Treść zadania ->
Przepisz bez żadnych zmian fragment pierwszego z poniższych wpisów od wiersza zawierającego „### Predictable Interface” do wiersza zawierającego „## Touch & Mobile”, łącznie z oboma tymi wierszami.

----- Dane źródłowe -----

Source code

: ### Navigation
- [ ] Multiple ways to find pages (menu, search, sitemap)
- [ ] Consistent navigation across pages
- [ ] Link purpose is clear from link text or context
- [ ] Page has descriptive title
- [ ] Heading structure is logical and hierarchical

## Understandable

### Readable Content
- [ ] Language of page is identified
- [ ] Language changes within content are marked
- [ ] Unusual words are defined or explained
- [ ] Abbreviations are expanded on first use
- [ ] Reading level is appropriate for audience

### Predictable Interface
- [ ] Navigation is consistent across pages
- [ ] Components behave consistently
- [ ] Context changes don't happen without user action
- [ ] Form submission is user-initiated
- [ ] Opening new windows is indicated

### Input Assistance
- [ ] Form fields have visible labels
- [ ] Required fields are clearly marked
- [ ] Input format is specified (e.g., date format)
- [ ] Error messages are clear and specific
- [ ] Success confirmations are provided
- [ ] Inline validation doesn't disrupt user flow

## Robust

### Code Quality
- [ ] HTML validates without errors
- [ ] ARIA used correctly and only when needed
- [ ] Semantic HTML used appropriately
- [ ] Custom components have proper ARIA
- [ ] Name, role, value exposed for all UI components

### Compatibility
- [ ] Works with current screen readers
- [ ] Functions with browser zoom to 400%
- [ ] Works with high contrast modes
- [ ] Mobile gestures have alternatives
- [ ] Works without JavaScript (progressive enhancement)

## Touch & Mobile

-----
----- Dane źródłowe -----

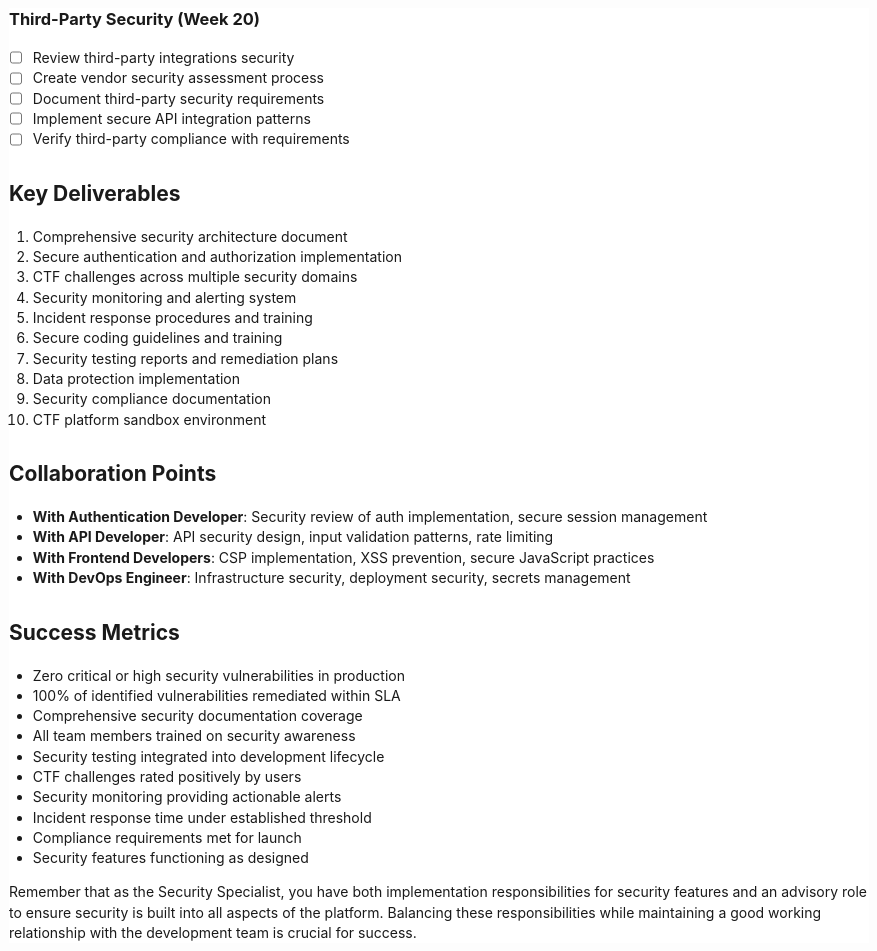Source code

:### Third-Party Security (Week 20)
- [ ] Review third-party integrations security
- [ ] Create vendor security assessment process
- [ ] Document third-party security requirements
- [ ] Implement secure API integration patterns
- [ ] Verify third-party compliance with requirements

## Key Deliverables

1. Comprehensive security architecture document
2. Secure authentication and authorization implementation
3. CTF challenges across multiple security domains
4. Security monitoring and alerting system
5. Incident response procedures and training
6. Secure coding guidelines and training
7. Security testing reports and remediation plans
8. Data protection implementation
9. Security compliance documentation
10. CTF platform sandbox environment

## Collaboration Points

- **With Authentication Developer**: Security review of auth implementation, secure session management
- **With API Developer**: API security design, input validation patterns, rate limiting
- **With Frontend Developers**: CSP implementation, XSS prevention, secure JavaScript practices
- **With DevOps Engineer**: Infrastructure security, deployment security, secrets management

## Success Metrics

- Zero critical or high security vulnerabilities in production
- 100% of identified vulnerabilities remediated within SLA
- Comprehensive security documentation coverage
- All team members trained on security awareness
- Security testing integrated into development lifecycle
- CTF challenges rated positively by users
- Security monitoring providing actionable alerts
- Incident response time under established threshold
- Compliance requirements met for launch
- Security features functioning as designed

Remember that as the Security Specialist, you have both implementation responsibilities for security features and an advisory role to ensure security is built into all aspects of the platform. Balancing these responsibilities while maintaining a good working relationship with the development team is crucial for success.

-----
----- Dane źródłowe -----

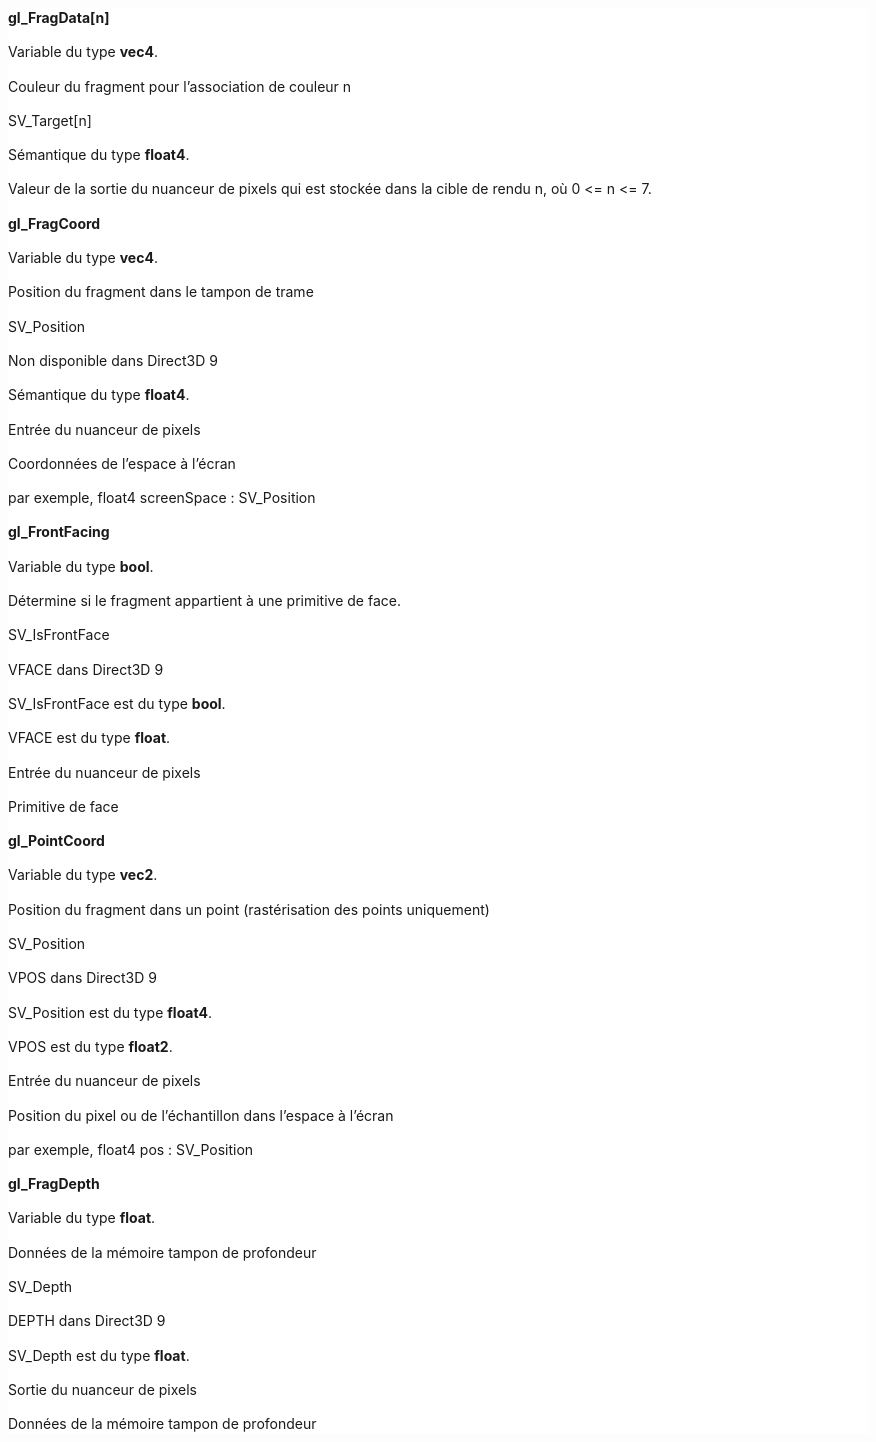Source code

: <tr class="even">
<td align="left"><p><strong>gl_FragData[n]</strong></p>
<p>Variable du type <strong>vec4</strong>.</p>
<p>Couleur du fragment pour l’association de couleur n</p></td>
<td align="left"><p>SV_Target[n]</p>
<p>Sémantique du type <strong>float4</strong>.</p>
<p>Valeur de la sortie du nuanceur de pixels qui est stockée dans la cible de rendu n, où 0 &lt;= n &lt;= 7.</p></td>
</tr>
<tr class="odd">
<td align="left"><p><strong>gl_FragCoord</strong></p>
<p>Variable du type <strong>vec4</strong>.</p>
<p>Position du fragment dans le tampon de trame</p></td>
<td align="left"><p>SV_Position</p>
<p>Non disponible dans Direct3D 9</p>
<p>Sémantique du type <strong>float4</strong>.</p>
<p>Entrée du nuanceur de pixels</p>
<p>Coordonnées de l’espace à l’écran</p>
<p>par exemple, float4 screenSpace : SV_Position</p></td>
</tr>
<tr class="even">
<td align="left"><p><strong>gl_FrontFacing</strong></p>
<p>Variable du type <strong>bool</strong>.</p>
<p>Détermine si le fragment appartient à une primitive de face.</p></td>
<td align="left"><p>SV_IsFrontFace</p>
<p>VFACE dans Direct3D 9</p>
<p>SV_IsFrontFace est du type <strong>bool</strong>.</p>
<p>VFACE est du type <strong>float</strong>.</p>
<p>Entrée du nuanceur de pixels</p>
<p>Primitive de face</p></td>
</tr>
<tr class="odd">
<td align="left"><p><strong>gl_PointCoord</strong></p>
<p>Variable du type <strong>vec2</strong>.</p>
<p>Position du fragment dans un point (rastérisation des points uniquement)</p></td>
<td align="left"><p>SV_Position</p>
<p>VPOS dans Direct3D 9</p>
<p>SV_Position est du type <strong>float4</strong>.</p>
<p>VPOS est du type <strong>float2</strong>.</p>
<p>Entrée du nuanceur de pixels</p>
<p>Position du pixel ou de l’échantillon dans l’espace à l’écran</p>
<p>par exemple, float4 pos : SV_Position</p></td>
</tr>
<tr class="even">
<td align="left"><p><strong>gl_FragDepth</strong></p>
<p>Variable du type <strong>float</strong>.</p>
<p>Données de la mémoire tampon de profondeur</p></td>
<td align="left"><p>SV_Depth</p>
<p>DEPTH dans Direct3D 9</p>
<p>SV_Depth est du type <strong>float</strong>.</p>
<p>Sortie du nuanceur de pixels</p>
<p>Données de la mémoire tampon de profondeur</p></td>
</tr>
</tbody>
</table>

-----

Miejsce na odpowiedź ->
### Predictable Interface
- [ ] Navigation is consistent across pages
- [ ] Components behave consistently
- [ ] Context changes don't happen without user action
- [ ] Form submission is user-initiated
- [ ] Opening new windows is indicated

### Input Assistance
- [ ] Form fields have visible labels
- [ ] Required fields are clearly marked
- [ ] Input format is specified (e.g., date format)
- [ ] Error messages are clear and specific
- [ ] Success confirmations are provided
- [ ] Inline validation doesn't disrupt user flow

## Robust

### Code Quality
- [ ] HTML validates without errors
- [ ] ARIA used correctly and only when needed
- [ ] Semantic HTML used appropriately
- [ ] Custom components have proper ARIA
- [ ] Name, role, value exposed for all UI components

### Compatibility
- [ ] Works with current screen readers
- [ ] Functions with browser zoom to 400%
- [ ] Works with high contrast modes
- [ ] Mobile gestures have alternatives
- [ ] Works without JavaScript (progressive enhancement)

## Touch & Mobile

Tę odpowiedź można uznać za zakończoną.